Modern single-cell and multiomic datasets require complex, multistep analysis
workflows involving sparse matrices, trajectory models, differential expression,
signature scoring, artifact management, and scientific reporting. At the same
time, large language models make it possible to build interactive analysis
agents, but unconstrained agents that execute arbitrary code are difficult to
audit and unsuitable for sensitive or unpublished biological data.
This project will develop and evaluate an agent-orchestrated analysis system for
single-cell and multiomic trajectory analysis. The system separates a canonical
analysis engine, scworkbench, from a Python LLM orchestration harness,
scwb-agent. The analysis engine exposes typed scientific operations over
portable analysis bundles, while the agent harness is restricted to typed tools
and records full provenance for every action.

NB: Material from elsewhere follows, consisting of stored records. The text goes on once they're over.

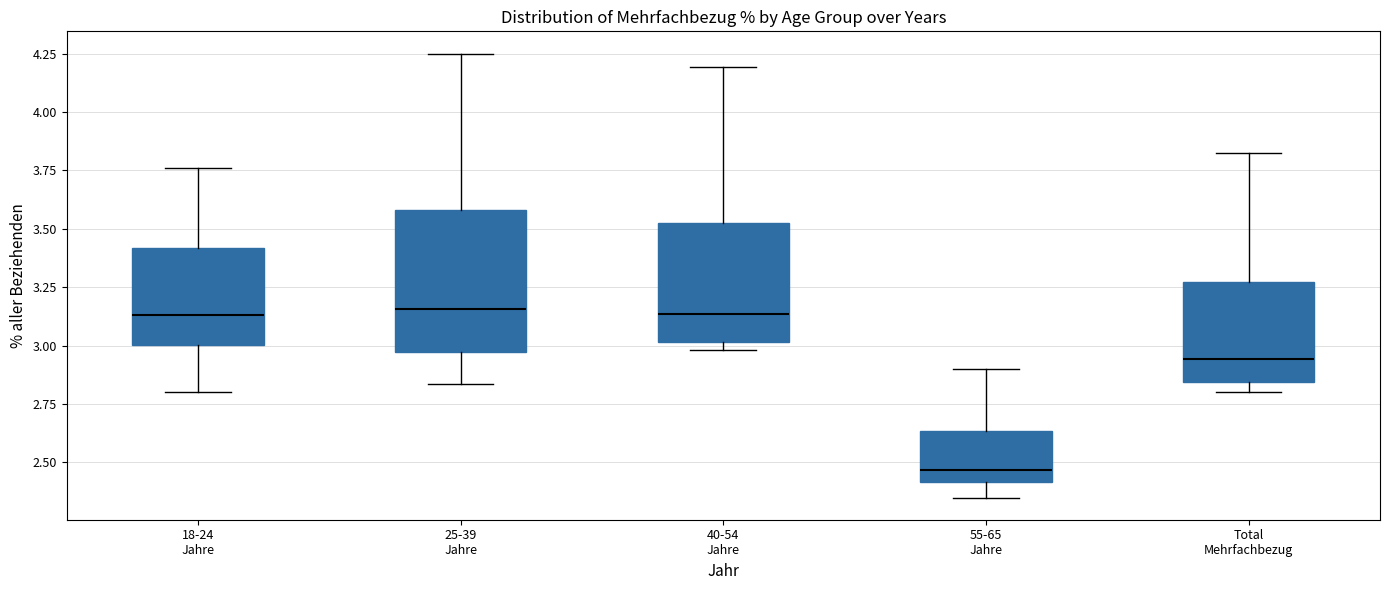

Comparing the boxes themselves (not the whiskers), which one is the tallest?

25-39 Jahre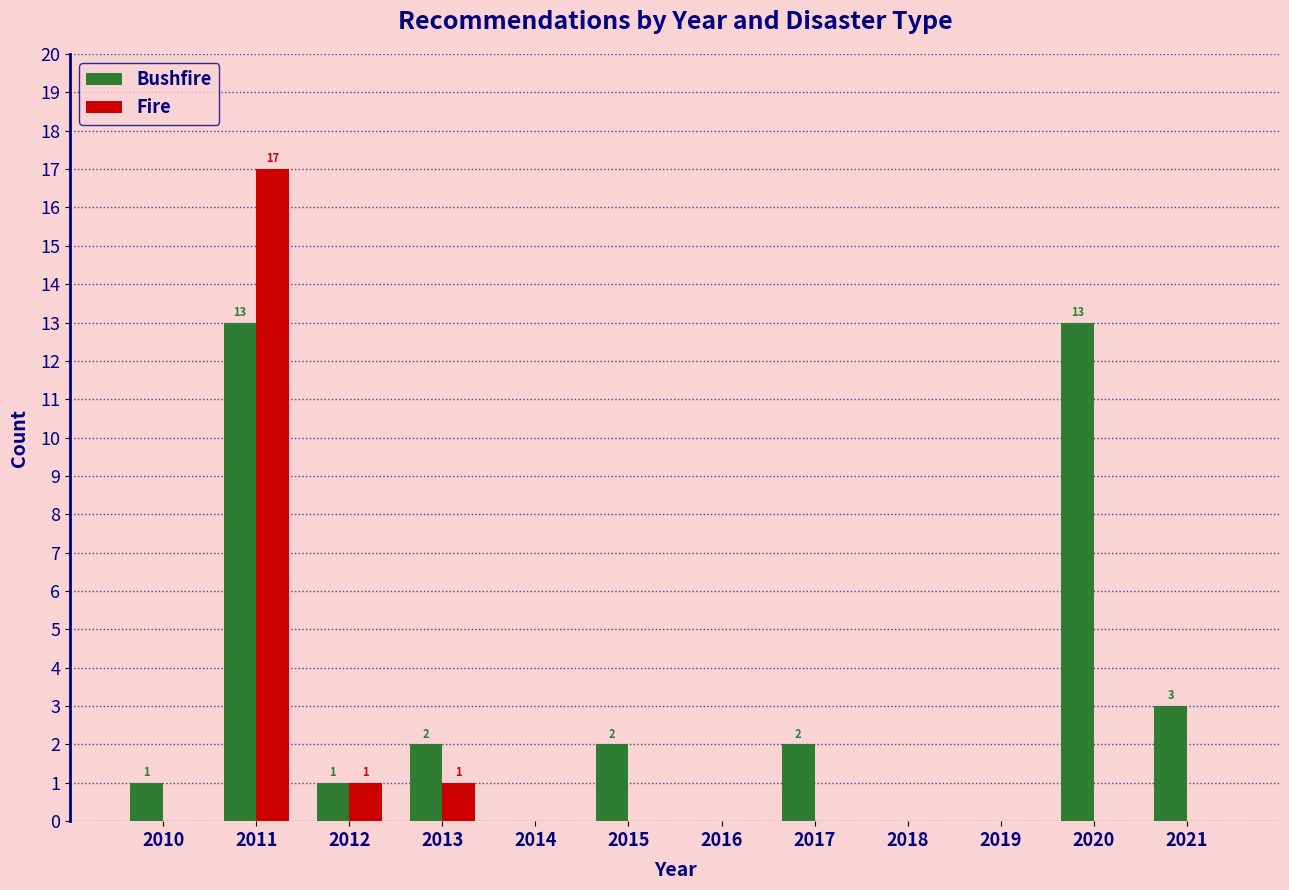

Reading left to right, extract all data points from this chart.

Bushfire: 2010=1	2011=13	2012=1	2013=2	2014=0	2015=2	2016=0	2017=2	2018=0	2019=0	2020=13	2021=3
Fire: 2010=0	2011=17	2012=1	2013=1	2014=0	2015=0	2016=0	2017=0	2018=0	2019=0	2020=0	2021=0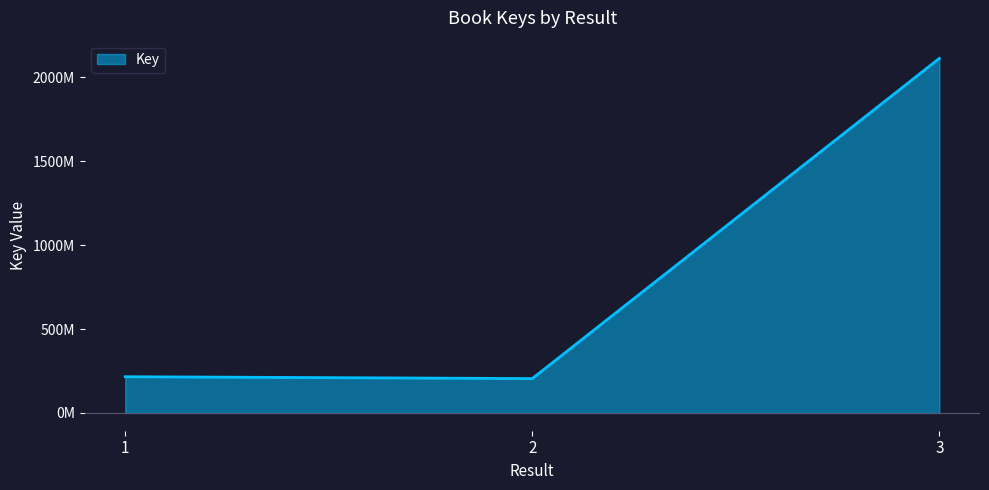

Where is the data nearest to the value 1159121674?

1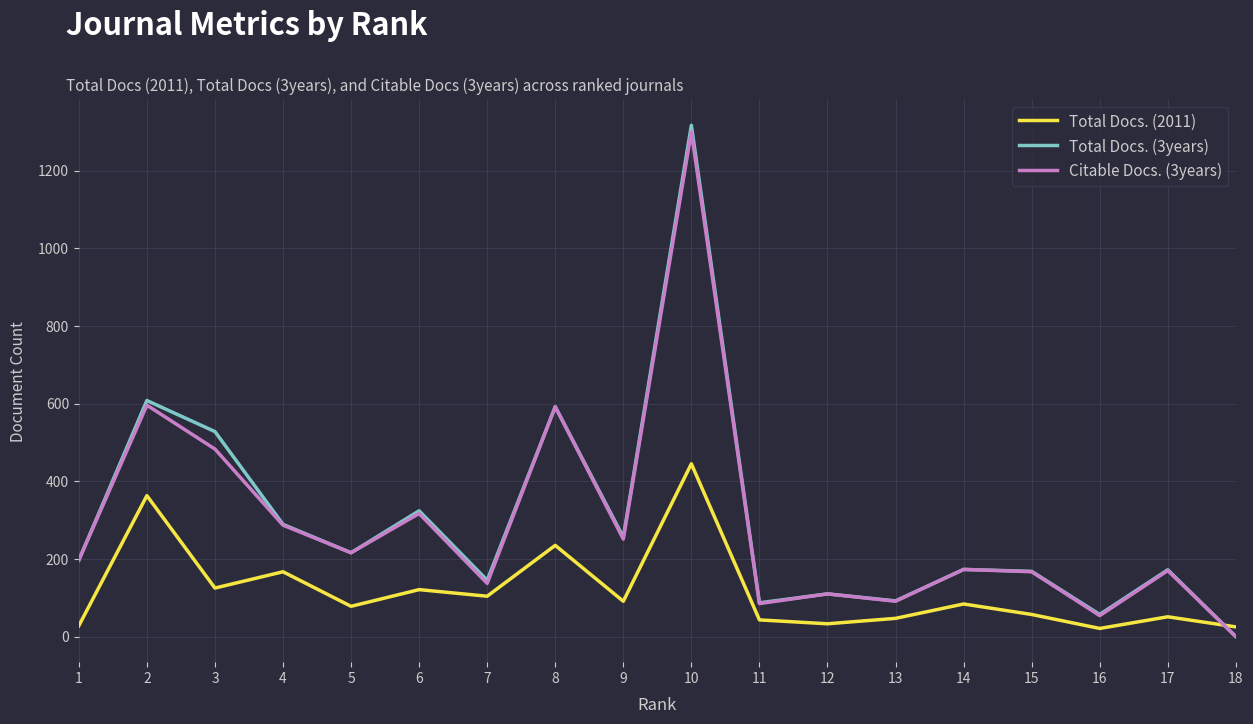

Which series has the widest spread of values?

Total Docs. (3years)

The project preserves a strict separation between the canonical analysis engine and an
LLM-based orchestration layer. The scworkbench engine, already developed by PI De Weerd of this project, provides portable analysis bundles, typed scientific operations, promoted artifacts, and provenance records. The scwb-agent harness, also already in development, exposes only typed tools to the language model, records every tool call and result, and writes reports linked to engine provenance. The agent is not allowed to run arbitrary shell commands or
free-form R code.
The main computational tasks are:
- large-scale single-cell and multiomic analysis over portable scworkbench
bundles
- repeated operation runs for differential expression, signature scoring,
trajectory inference, smoothing, model projection, motif analysis, and
benchmarking
- local inference with open-weight instruction-tuned LLMs for planning,
tool selection, error recovery, and report drafting
- evaluation of agent behavior under constrained typed-tool access
- containerized reproducibility tests across CPU, GPU, and sensitive-data
partitions
The project does not aim to pretrain a foundation model. The LLM workload is
primarily inference and possibly lightweight parameter-efficient adaptation or
preference tuning of existing open models. The biological workloads are
substantial because they operate on large sparse matrices, feature spaces,
trajectory objects, model artifacts, and repeated analysis DAGs.